Le jeu des comparaisons auquel nous poussent les médias sociaux rend difficile d’y voir clair et à commencer par la réflexion autour de la notion de valeurs. Cet esprit de compétition qui est développé dès notre plus jeune âge, que ce soit par les jeux, l’école ou le sport, nous fait oublier que la vie n’est pas qu’une course, j’oserais même dire que la vie n’est pas une course.
Cet élan global auquel nous participons et que nous n’avons pourtant pas toujours sciemment choisi est organisé en quelque sorte contre nos intérêts. Si l’on part du principe que tout un chacun aspire au bonheur et que celui-ci procède d’une forme de sérénité ou de pleine satisfaction, alors à quoi bon participer à un jeu à somme nulle ? Je m’explique, la vision qui domine est celle où il y a des gagnants et des perdants, les gains sont compensés par des pertes et inversement. Dans une telle philosophie, il ne peut y avoir qu’une partie des participants qui puissent accéder au bonheur. Ce jeu généralisé est appelé la course au succès qui en fin de compte ne fait dépendre notre satisfaction que d’éléments extrinsèques et par définition ils nous échappent. Ainsi, en décidant d’y participer, nous nous exposons à une déconvenue alors même que nos efforts seraient au rendez-vous.
Certes, la vie peut être une compétition, mais faut-il pour autant que la compétition soit toute notre vie ? Il peut y avoir des bénéfices à se comparer, cela peut nous pousser à nous dépasser et à prendre exemple sur les autres pour apprendre. Le problème étant qu’aujourd’hui la compétition est devenue une obsession et qu’elle a remplacé la recherche de la vertu qu’on peut plus généralement nommer valeur. Ce n’est évidemment pas un phénomène nouveau, les philosophes du monde antique le déploraient tout autant.
Ce dont nous pouvons être sûrs, c’est que la recherche de la valeur apporte plus de satisfaction et même le bonheur en ce qu’elle repositionne l’attention sur nous-mêmes et non les autres. Le succès peut être l’aboutissement de la recherche de la valeur, cela dit cette dernière ne le garantit pas toujours. À l’inverse, la recherche du succès pour le succès éloigne presque à coup sûr de la vertu du simple fait que pour plaire ou gagner on est souvent encouragé à prendre des raccourcis et finalement à se corrompre.

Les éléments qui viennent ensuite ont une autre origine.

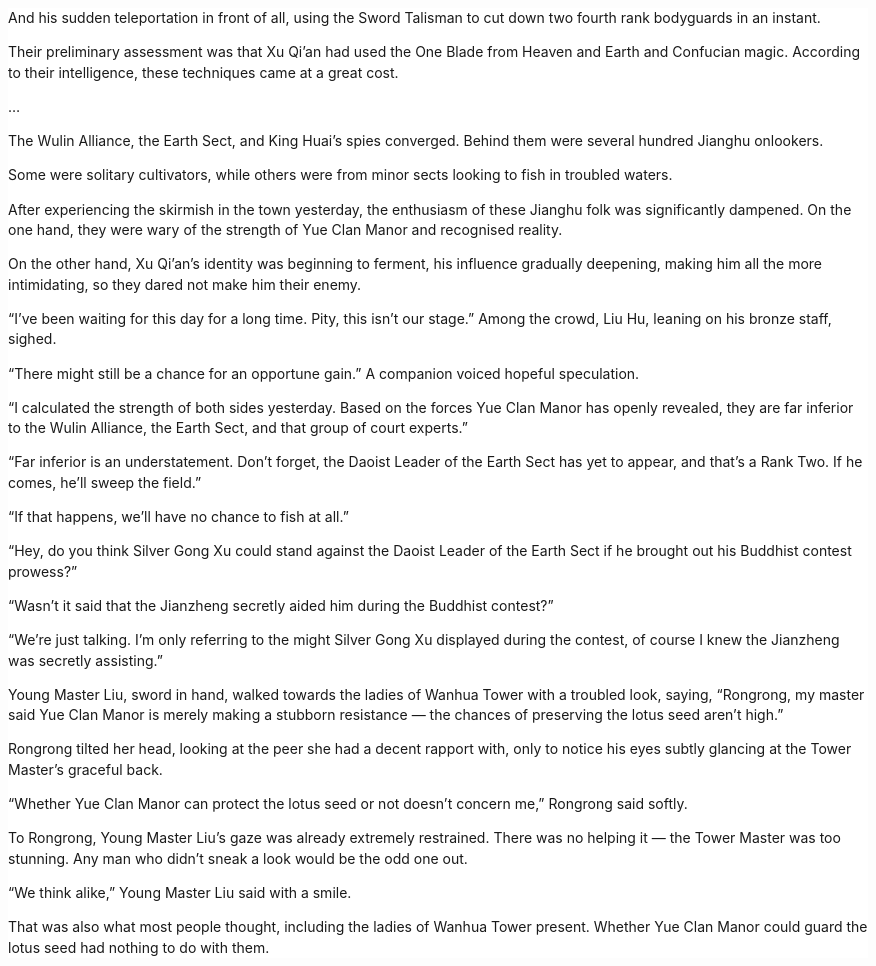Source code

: And his sudden teleportation in front of all, using the Sword Talisman to cut down two fourth rank bodyguards in an instant.

Their preliminary assessment was that Xu Qi’an had used the One Blade from Heaven and Earth and Confucian magic. According to their intelligence, these techniques came at a great cost.

…

The Wulin Alliance, the Earth Sect, and King Huai’s spies converged. Behind them were several hundred Jianghu onlookers.

Some were solitary cultivators, while others were from minor sects looking to fish in troubled waters.

After experiencing the skirmish in the town yesterday, the enthusiasm of these Jianghu folk was significantly dampened. On the one hand, they were wary of the strength of Yue Clan Manor and recognised reality.

On the other hand, Xu Qi’an’s identity was beginning to ferment, his influence gradually deepening, making him all the more intimidating, so they dared not make him their enemy.

“I’ve been waiting for this day for a long time. Pity, this isn’t our stage.” Among the crowd, Liu Hu, leaning on his bronze staff, sighed.

“There might still be a chance for an opportune gain.” A companion voiced hopeful speculation.

“I calculated the strength of both sides yesterday. Based on the forces Yue Clan Manor has openly revealed, they are far inferior to the Wulin Alliance, the Earth Sect, and that group of court experts.”

“Far inferior is an understatement. Don’t forget, the Daoist Leader of the Earth Sect has yet to appear, and that’s a Rank Two. If he comes, he’ll sweep the field.”

“If that happens, we’ll have no chance to fish at all.”

“Hey, do you think Silver Gong Xu could stand against the Daoist Leader of the Earth Sect if he brought out his Buddhist contest prowess?”

“Wasn’t it said that the Jianzheng secretly aided him during the Buddhist contest?”

“We’re just talking. I’m only referring to the might Silver Gong Xu displayed during the contest, of course I knew the Jianzheng was secretly assisting.”

Young Master Liu, sword in hand, walked towards the ladies of Wanhua Tower with a troubled look, saying, “Rongrong, my master said Yue Clan Manor is merely making a stubborn resistance — the chances of preserving the lotus seed aren’t high.”

Rongrong tilted her head, looking at the peer she had a decent rapport with, only to notice his eyes subtly glancing at the Tower Master’s graceful back.

“Whether Yue Clan Manor can protect the lotus seed or not doesn’t concern me,” Rongrong said softly.

To Rongrong, Young Master Liu’s gaze was already extremely restrained. There was no helping it — the Tower Master was too stunning. Any man who didn’t sneak a look would be the odd one out.

“We think alike,” Young Master Liu said with a smile.

That was also what most people thought, including the ladies of Wanhua Tower present. Whether Yue Clan Manor could guard the lotus seed had nothing to do with them.
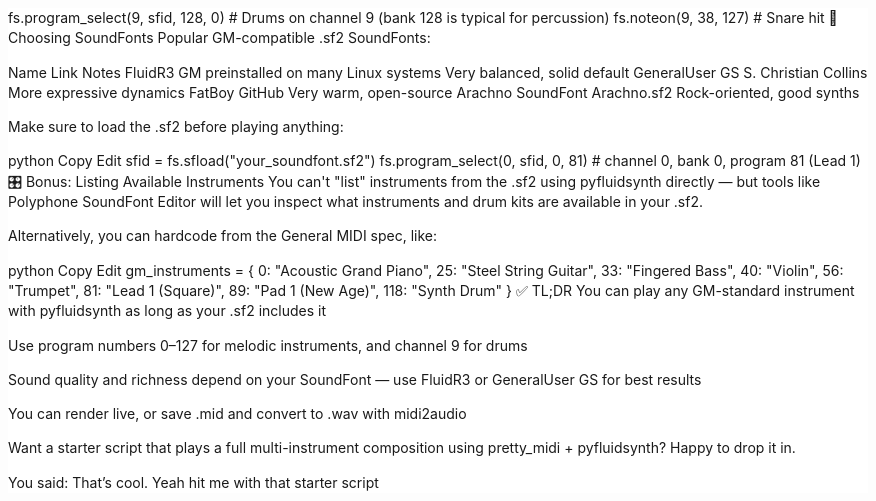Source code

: fs.program_select(9, sfid, 128, 0)  # Drums on channel 9 (bank 128 is typical for percussion)
fs.noteon(9, 38, 127)              # Snare hit
🧰 Choosing SoundFonts
Popular GM-compatible .sf2 SoundFonts:

Name	Link	Notes
FluidR3 GM	preinstalled on many Linux systems	Very balanced, solid default
GeneralUser GS	S. Christian Collins	More expressive dynamics
FatBoy	GitHub	Very warm, open-source
Arachno SoundFont	Arachno.sf2	Rock-oriented, good synths

Make sure to load the .sf2 before playing anything:

python
Copy
Edit
sfid = fs.sfload("your_soundfont.sf2")
fs.program_select(0, sfid, 0, 81)  # channel 0, bank 0, program 81 (Lead 1)
🎛️ Bonus: Listing Available Instruments
You can't "list" instruments from the .sf2 using pyfluidsynth directly — but tools like Polyphone SoundFont Editor will let you inspect what instruments and drum kits are available in your .sf2.

Alternatively, you can hardcode from the General MIDI spec, like:

python
Copy
Edit
gm_instruments = {
    0: "Acoustic Grand Piano",
    25: "Steel String Guitar",
    33: "Fingered Bass",
    40: "Violin",
    56: "Trumpet",
    81: "Lead 1 (Square)",
    89: "Pad 1 (New Age)",
    118: "Synth Drum"
}
✅ TL;DR
You can play any GM-standard instrument with pyfluidsynth as long as your .sf2 includes it

Use program numbers 0–127 for melodic instruments, and channel 9 for drums

Sound quality and richness depend on your SoundFont — use FluidR3 or GeneralUser GS for best results

You can render live, or save .mid and convert to .wav with midi2audio

Want a starter script that plays a full multi-instrument composition using pretty_midi + pyfluidsynth? Happy to drop it in.







You said:
That’s cool. Yeah hit me with that starter script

Bien sûr, le succès est plus reluisant du simple fait qu’il se traduit généralement par une réussite matérielle. Il est bien plus facile de montrer son succès que sa valeur, c’est pourquoi dans ce monde de comparaisons, nous sommes davantage enclins à chercher le succès. La valeur n’apparaît au grand jour que dans les moments de crise, de danger, elle pourra même de ces situations prendre alors la forme de panache voire de gloire. Le reste du temps, la valeur est calme et silencieuse puisqu’elle se suffit à elle-même.